▶ _MATERIAL PROVIDED_
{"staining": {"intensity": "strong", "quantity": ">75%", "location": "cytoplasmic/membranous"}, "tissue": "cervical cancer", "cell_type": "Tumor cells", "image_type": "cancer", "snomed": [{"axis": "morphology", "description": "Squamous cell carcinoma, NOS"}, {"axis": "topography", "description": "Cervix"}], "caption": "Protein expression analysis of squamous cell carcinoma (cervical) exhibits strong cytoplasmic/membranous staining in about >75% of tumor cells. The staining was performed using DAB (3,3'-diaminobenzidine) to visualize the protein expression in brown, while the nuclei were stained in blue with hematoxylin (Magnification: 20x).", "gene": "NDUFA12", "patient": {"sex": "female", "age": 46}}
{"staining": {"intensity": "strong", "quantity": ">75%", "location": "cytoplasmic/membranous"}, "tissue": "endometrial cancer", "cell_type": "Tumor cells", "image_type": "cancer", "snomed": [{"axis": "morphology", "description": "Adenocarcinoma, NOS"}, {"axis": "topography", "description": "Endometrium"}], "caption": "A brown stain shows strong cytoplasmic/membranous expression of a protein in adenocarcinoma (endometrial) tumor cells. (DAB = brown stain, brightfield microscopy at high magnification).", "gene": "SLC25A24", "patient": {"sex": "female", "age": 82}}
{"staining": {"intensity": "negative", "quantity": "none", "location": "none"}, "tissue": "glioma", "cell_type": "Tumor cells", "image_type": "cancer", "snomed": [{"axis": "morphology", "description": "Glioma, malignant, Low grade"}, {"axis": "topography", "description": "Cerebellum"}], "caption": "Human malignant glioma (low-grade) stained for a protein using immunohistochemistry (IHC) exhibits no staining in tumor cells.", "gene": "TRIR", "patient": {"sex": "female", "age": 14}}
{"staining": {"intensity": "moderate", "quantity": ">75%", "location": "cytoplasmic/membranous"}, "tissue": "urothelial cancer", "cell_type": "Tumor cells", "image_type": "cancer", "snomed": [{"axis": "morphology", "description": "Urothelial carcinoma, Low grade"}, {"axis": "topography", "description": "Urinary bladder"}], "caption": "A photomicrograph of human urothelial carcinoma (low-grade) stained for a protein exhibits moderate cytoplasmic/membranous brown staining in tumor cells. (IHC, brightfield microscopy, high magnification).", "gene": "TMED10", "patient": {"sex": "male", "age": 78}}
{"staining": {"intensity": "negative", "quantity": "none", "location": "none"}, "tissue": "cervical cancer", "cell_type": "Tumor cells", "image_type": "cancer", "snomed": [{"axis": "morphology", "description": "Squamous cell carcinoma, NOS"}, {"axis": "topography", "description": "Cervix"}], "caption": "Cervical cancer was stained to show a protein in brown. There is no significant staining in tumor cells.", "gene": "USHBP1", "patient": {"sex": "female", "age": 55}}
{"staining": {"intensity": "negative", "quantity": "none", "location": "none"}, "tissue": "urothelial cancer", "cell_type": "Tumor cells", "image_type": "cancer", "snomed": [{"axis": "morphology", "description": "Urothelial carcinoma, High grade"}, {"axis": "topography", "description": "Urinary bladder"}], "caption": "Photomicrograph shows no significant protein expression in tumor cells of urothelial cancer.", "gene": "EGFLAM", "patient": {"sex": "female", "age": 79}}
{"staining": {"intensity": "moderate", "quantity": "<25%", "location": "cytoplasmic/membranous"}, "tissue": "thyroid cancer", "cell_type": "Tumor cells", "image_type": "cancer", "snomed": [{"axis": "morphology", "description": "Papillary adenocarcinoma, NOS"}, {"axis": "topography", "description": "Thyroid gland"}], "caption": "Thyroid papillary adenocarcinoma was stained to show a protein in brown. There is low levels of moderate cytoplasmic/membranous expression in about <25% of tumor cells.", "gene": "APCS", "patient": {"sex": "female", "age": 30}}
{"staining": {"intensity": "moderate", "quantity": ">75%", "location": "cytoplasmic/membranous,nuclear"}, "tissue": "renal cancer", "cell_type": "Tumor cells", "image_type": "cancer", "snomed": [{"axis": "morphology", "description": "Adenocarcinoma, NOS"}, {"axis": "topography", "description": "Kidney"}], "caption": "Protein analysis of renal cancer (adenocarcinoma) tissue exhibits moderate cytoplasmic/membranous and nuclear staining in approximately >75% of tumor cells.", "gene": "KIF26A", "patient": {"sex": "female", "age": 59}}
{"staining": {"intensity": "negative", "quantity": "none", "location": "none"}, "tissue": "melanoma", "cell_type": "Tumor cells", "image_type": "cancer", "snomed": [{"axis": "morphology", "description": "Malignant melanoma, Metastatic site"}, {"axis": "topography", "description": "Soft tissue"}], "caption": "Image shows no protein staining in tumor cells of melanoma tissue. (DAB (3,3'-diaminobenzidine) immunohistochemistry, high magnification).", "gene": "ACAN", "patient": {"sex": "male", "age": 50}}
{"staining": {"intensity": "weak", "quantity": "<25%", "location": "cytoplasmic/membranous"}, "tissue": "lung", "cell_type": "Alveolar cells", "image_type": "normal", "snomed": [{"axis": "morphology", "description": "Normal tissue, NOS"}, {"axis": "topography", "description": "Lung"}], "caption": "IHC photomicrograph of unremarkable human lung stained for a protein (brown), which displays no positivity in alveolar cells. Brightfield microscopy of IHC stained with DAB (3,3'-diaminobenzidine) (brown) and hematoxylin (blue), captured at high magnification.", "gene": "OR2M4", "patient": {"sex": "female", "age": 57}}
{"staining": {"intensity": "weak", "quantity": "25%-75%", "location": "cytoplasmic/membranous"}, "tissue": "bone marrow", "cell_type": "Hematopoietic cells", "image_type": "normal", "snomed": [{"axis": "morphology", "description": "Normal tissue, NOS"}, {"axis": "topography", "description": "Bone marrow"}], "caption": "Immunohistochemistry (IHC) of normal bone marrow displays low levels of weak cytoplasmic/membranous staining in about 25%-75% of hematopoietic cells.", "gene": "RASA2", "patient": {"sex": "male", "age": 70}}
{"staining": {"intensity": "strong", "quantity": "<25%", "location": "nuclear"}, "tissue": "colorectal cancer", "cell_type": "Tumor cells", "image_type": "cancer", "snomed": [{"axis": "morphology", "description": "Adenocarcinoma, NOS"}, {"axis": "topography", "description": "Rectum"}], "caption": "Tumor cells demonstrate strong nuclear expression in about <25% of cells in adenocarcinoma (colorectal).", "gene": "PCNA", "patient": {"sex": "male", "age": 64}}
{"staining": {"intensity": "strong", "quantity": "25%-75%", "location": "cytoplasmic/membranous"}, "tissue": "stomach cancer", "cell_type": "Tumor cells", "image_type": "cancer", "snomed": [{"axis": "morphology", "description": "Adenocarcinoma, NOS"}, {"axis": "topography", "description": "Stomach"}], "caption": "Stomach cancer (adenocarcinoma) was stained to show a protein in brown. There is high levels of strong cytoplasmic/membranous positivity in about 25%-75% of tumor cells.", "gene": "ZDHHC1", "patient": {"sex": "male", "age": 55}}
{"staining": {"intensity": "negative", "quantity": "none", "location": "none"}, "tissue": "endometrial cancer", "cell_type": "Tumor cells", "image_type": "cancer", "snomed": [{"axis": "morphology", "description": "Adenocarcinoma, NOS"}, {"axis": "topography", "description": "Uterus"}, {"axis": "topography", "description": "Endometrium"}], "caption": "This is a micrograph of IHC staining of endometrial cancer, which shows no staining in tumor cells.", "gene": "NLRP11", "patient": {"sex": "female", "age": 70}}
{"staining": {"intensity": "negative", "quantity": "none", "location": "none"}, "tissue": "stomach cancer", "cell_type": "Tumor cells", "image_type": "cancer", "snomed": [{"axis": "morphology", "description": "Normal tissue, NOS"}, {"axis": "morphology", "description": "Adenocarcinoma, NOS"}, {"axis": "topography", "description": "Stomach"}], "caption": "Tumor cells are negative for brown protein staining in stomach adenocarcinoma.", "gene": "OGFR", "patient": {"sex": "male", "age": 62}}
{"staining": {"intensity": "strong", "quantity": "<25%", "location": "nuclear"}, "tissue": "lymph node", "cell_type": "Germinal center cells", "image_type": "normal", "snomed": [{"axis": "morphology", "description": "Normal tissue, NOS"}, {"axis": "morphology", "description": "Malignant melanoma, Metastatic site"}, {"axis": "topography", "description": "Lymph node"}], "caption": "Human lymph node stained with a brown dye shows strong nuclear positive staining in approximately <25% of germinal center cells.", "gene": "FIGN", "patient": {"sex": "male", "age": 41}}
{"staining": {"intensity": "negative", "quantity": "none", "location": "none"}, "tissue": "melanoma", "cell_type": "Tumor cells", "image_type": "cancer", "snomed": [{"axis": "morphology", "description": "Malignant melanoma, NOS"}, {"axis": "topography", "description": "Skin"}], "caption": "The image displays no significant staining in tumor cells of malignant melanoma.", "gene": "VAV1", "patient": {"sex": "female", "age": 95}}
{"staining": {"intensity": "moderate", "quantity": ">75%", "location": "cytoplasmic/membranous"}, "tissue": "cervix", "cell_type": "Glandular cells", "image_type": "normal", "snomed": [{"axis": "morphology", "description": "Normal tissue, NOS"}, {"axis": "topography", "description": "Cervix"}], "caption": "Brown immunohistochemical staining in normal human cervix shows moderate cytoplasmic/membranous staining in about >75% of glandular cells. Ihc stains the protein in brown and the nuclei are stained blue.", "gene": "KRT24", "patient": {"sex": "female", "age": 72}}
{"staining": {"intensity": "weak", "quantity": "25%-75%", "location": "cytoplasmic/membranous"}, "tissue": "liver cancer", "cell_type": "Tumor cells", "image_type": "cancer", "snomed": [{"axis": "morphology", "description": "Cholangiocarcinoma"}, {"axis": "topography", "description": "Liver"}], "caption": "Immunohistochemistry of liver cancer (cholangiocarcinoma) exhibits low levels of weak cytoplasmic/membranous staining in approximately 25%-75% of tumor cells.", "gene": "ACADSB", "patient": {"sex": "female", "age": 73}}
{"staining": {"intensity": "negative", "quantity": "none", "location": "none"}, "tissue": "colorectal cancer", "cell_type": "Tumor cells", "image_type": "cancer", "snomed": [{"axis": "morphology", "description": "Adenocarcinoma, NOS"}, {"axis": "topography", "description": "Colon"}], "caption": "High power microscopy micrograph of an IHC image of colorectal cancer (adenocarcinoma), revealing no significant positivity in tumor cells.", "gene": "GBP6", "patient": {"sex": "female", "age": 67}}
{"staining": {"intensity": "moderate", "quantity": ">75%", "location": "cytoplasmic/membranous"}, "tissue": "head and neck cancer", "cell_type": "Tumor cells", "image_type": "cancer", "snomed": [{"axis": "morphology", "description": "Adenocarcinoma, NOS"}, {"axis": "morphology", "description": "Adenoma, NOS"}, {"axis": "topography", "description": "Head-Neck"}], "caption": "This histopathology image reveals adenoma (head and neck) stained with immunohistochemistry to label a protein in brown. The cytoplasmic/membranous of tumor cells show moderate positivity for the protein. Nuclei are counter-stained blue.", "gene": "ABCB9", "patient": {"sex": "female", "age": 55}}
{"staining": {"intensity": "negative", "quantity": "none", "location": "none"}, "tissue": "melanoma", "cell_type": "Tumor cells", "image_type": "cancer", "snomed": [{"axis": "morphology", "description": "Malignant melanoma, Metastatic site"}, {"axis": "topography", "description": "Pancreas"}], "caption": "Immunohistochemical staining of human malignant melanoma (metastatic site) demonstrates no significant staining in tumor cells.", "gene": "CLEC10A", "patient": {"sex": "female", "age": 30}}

▶ _WHAT TO DO_
Looking back over the data above, restate word for word the lines that begin at the line with "cells demonstrate strong" and end at the line with "cells are negative", inclusive.

▶ _OUTPUT OF THE EXERCISE_
{"staining": {"intensity": "strong", "quantity": "<25%", "location": "nuclear"}, "tissue": "colorectal cancer", "cell_type": "Tumor cells", "image_type": "cancer", "snomed": [{"axis": "morphology", "description": "Adenocarcinoma, NOS"}, {"axis": "topography", "description": "Rectum"}], "caption": "Tumor cells demonstrate strong nuclear expression in about <25% of cells in adenocarcinoma (colorectal).", "gene": "PCNA", "patient": {"sex": "male", "age": 64}}
{"staining": {"intensity": "strong", "quantity": "25%-75%", "location": "cytoplasmic/membranous"}, "tissue": "stomach cancer", "cell_type": "Tumor cells", "image_type": "cancer", "snomed": [{"axis": "morphology", "description": "Adenocarcinoma, NOS"}, {"axis": "topography", "description": "Stomach"}], "caption": "Stomach cancer (adenocarcinoma) was stained to show a protein in brown. There is high levels of strong cytoplasmic/membranous positivity in about 25%-75% of tumor cells.", "gene": "ZDHHC1", "patient": {"sex": "male", "age": 55}}
{"staining": {"intensity": "negative", "quantity": "none", "location": "none"}, "tissue": "endometrial cancer", "cell_type": "Tumor cells", "image_type": "cancer", "snomed": [{"axis": "morphology", "description": "Adenocarcinoma, NOS"}, {"axis": "topography", "description": "Uterus"}, {"axis": "topography", "description": "Endometrium"}], "caption": "This is a micrograph of IHC staining of endometrial cancer, which shows no staining in tumor cells.", "gene": "NLRP11", "patient": {"sex": "female", "age": 70}}
{"staining": {"intensity": "negative", "quantity": "none", "location": "none"}, "tissue": "stomach cancer", "cell_type": "Tumor cells", "image_type": "cancer", "snomed": [{"axis": "morphology", "description": "Normal tissue, NOS"}, {"axis": "morphology", "description": "Adenocarcinoma, NOS"}, {"axis": "topography", "description": "Stomach"}], "caption": "Tumor cells are negative for brown protein staining in stomach adenocarcinoma.", "gene": "OGFR", "patient": {"sex": "male", "age": 62}}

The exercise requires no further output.